[[ Extracted information, beginning ]]

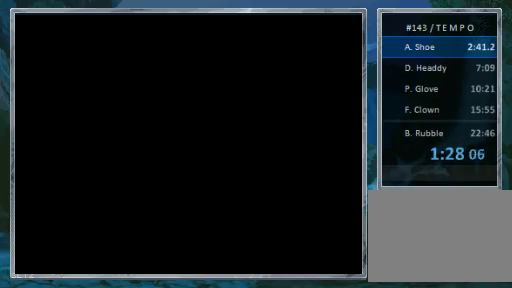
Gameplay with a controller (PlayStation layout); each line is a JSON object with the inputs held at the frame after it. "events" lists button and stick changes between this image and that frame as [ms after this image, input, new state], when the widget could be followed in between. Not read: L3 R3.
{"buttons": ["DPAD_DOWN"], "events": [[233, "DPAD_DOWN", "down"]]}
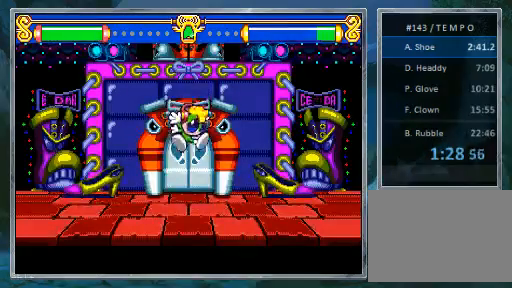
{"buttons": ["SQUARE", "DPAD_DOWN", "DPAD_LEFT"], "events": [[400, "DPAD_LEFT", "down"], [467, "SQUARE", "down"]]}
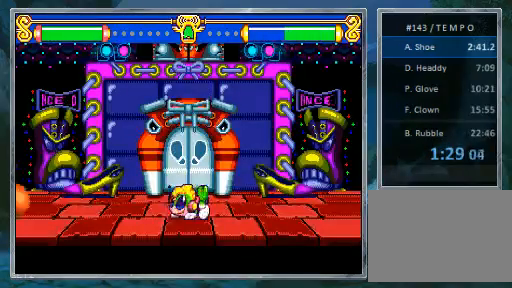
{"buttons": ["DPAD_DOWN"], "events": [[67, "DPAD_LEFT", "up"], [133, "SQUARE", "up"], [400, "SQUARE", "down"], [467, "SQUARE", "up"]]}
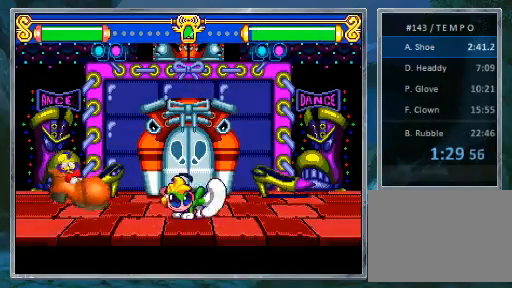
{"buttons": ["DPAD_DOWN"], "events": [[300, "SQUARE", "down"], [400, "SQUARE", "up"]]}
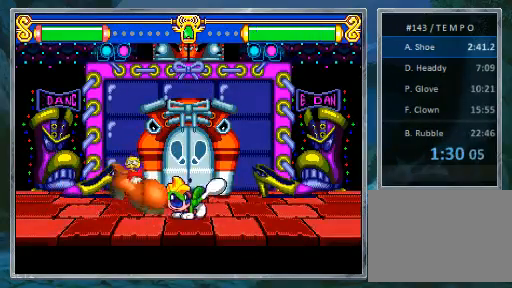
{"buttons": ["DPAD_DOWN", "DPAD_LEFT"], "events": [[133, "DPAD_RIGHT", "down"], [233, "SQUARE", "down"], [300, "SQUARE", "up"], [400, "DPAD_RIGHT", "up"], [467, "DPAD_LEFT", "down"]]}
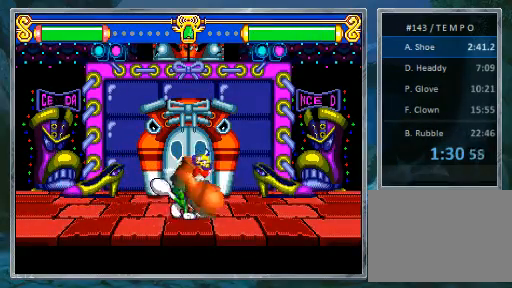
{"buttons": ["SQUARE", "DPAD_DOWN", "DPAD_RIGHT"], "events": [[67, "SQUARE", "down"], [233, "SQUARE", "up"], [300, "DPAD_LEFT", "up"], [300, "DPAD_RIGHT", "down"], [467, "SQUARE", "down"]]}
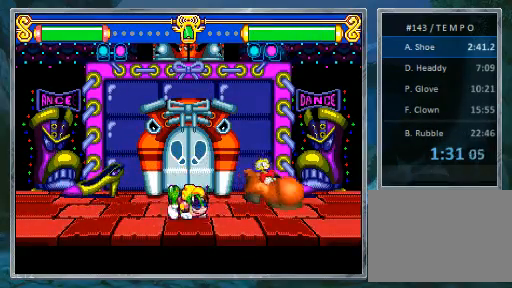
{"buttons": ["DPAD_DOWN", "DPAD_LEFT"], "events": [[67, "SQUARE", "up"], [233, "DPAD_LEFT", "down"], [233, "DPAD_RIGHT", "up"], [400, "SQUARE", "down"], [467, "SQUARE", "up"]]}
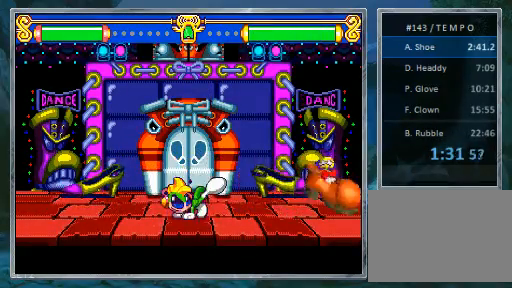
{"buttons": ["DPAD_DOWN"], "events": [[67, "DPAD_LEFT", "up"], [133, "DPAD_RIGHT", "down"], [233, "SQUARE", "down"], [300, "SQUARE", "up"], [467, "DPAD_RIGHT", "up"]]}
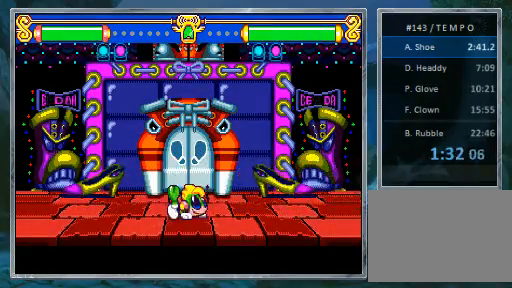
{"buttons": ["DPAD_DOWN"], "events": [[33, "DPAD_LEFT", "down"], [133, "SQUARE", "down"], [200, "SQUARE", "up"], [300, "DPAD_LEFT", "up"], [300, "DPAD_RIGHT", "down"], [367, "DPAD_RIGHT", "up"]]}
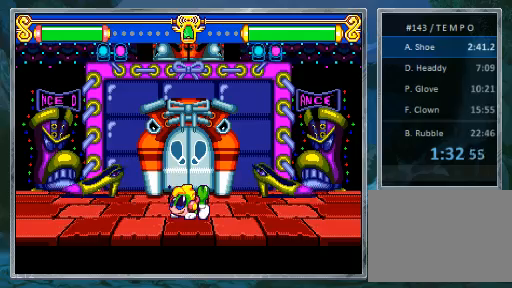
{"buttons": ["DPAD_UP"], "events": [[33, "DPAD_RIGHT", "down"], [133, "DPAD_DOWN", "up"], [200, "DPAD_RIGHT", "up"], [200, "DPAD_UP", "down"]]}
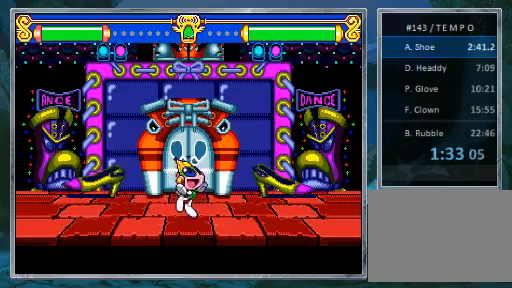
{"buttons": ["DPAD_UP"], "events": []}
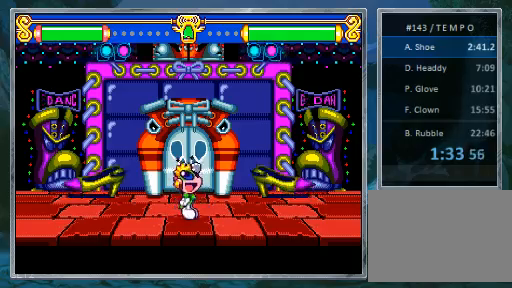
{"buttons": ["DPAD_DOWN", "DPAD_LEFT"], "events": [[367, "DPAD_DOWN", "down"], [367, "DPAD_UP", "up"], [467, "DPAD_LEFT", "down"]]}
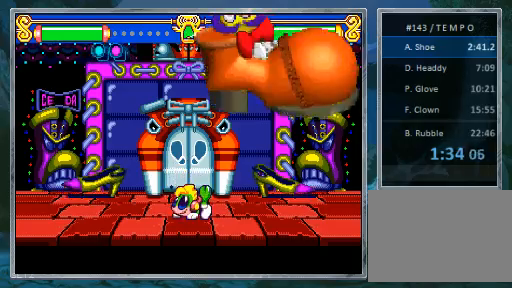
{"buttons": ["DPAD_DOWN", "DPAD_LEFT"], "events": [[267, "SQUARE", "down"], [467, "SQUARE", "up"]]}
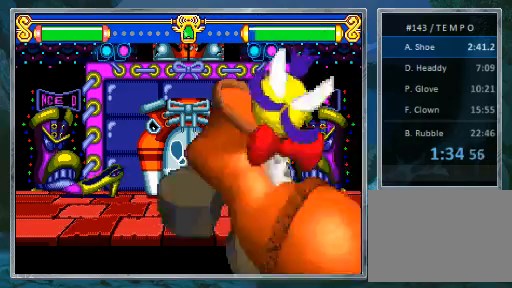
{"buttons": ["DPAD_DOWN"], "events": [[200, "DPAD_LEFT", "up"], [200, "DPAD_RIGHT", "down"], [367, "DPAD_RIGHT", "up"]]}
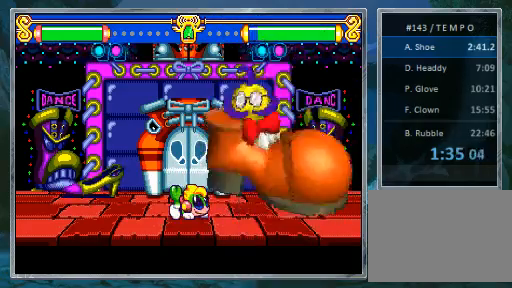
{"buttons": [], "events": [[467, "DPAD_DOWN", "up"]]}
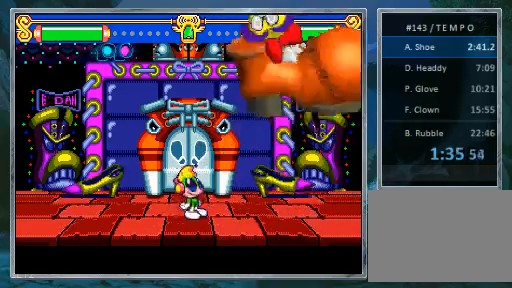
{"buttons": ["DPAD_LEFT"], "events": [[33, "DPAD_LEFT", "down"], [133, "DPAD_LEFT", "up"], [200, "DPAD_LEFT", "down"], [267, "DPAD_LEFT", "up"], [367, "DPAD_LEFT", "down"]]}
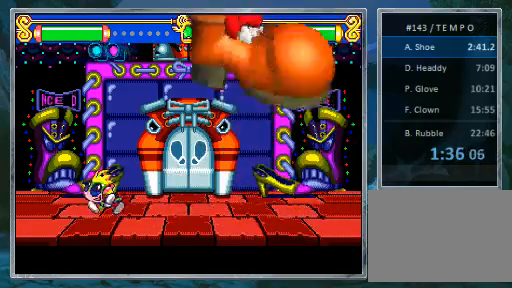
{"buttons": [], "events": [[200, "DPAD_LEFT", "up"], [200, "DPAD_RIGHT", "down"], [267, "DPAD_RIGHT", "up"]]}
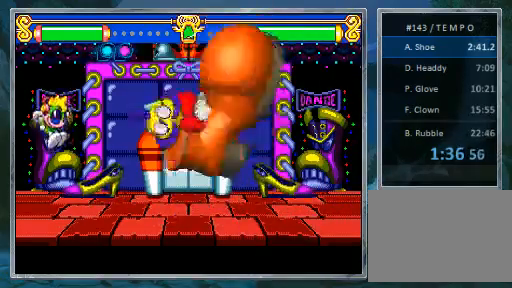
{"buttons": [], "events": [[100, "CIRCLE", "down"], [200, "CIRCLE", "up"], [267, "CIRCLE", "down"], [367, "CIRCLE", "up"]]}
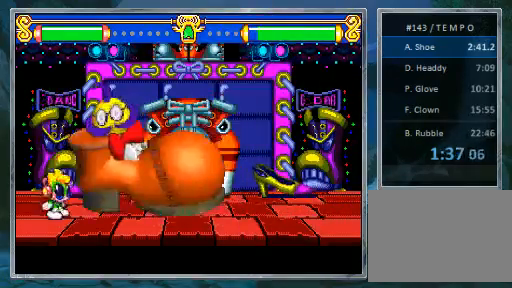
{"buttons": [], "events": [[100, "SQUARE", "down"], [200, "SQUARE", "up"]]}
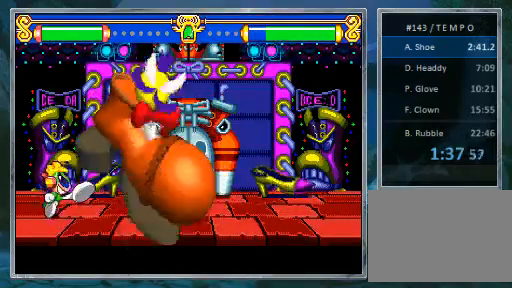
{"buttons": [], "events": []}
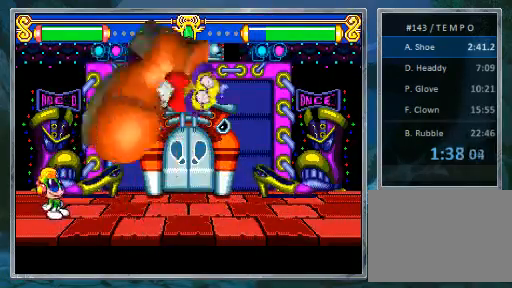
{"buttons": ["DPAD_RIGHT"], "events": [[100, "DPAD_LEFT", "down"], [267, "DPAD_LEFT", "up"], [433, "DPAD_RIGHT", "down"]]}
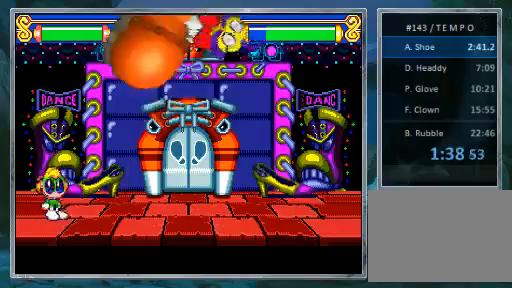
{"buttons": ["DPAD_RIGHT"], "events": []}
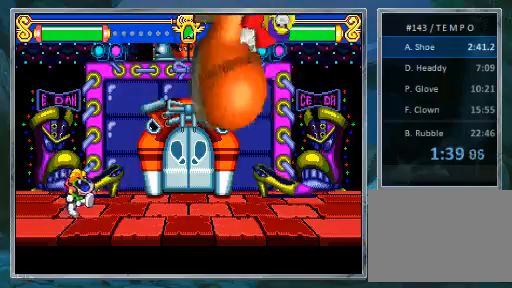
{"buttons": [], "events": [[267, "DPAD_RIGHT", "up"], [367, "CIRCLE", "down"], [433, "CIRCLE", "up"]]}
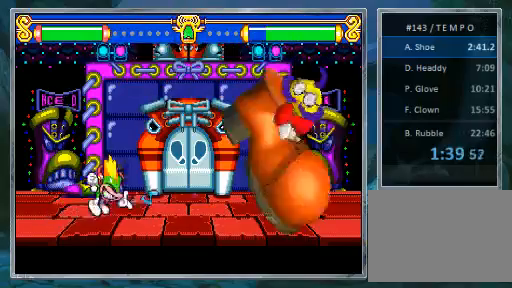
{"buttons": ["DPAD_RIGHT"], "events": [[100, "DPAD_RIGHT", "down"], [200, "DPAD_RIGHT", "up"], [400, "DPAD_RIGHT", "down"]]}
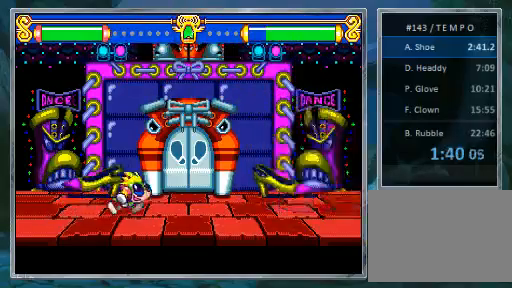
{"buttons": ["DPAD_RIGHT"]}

[[ Extracted information, end ]]

Task to carry out: Return every line of the data above exactly, and omit all pictures.

Written solution:
Gameplay with a controller (PlayStation layout); each line is a JSON object with the inputs held at the frame after it. "events" lists button and stick changes between this image and that frame as [ms after this image, input, new state], when the widget could be followed in between. Not read: L3 R3.
{"buttons": ["DPAD_DOWN"], "events": [[233, "DPAD_DOWN", "down"]]}
{"buttons": ["SQUARE", "DPAD_DOWN", "DPAD_LEFT"], "events": [[400, "DPAD_LEFT", "down"], [467, "SQUARE", "down"]]}
{"buttons": ["DPAD_DOWN"], "events": [[67, "DPAD_LEFT", "up"], [133, "SQUARE", "up"], [400, "SQUARE", "down"], [467, "SQUARE", "up"]]}
{"buttons": ["DPAD_DOWN"], "events": [[300, "SQUARE", "down"], [400, "SQUARE", "up"]]}
{"buttons": ["DPAD_DOWN", "DPAD_LEFT"], "events": [[133, "DPAD_RIGHT", "down"], [233, "SQUARE", "down"], [300, "SQUARE", "up"], [400, "DPAD_RIGHT", "up"], [467, "DPAD_LEFT", "down"]]}
{"buttons": ["SQUARE", "DPAD_DOWN", "DPAD_RIGHT"], "events": [[67, "SQUARE", "down"], [233, "SQUARE", "up"], [300, "DPAD_LEFT", "up"], [300, "DPAD_RIGHT", "down"], [467, "SQUARE", "down"]]}
{"buttons": ["DPAD_DOWN", "DPAD_LEFT"], "events": [[67, "SQUARE", "up"], [233, "DPAD_LEFT", "down"], [233, "DPAD_RIGHT", "up"], [400, "SQUARE", "down"], [467, "SQUARE", "up"]]}
{"buttons": ["DPAD_DOWN"], "events": [[67, "DPAD_LEFT", "up"], [133, "DPAD_RIGHT", "down"], [233, "SQUARE", "down"], [300, "SQUARE", "up"], [467, "DPAD_RIGHT", "up"]]}
{"buttons": ["DPAD_DOWN"], "events": [[33, "DPAD_LEFT", "down"], [133, "SQUARE", "down"], [200, "SQUARE", "up"], [300, "DPAD_LEFT", "up"], [300, "DPAD_RIGHT", "down"], [367, "DPAD_RIGHT", "up"]]}
{"buttons": ["DPAD_UP"], "events": [[33, "DPAD_RIGHT", "down"], [133, "DPAD_DOWN", "up"], [200, "DPAD_RIGHT", "up"], [200, "DPAD_UP", "down"]]}
{"buttons": ["DPAD_UP"], "events": []}
{"buttons": ["DPAD_DOWN", "DPAD_LEFT"], "events": [[367, "DPAD_DOWN", "down"], [367, "DPAD_UP", "up"], [467, "DPAD_LEFT", "down"]]}
{"buttons": ["DPAD_DOWN", "DPAD_LEFT"], "events": [[267, "SQUARE", "down"], [467, "SQUARE", "up"]]}
{"buttons": ["DPAD_DOWN"], "events": [[200, "DPAD_LEFT", "up"], [200, "DPAD_RIGHT", "down"], [367, "DPAD_RIGHT", "up"]]}
{"buttons": [], "events": [[467, "DPAD_DOWN", "up"]]}
{"buttons": ["DPAD_LEFT"], "events": [[33, "DPAD_LEFT", "down"], [133, "DPAD_LEFT", "up"], [200, "DPAD_LEFT", "down"], [267, "DPAD_LEFT", "up"], [367, "DPAD_LEFT", "down"]]}
{"buttons": [], "events": [[200, "DPAD_LEFT", "up"], [200, "DPAD_RIGHT", "down"], [267, "DPAD_RIGHT", "up"]]}
{"buttons": [], "events": [[100, "CIRCLE", "down"], [200, "CIRCLE", "up"], [267, "CIRCLE", "down"], [367, "CIRCLE", "up"]]}
{"buttons": [], "events": [[100, "SQUARE", "down"], [200, "SQUARE", "up"]]}
{"buttons": [], "events": []}
{"buttons": ["DPAD_RIGHT"], "events": [[100, "DPAD_LEFT", "down"], [267, "DPAD_LEFT", "up"], [433, "DPAD_RIGHT", "down"]]}
{"buttons": ["DPAD_RIGHT"], "events": []}
{"buttons": [], "events": [[267, "DPAD_RIGHT", "up"], [367, "CIRCLE", "down"], [433, "CIRCLE", "up"]]}
{"buttons": ["DPAD_RIGHT"], "events": [[100, "DPAD_RIGHT", "down"], [200, "DPAD_RIGHT", "up"], [400, "DPAD_RIGHT", "down"]]}
{"buttons": ["DPAD_RIGHT"]}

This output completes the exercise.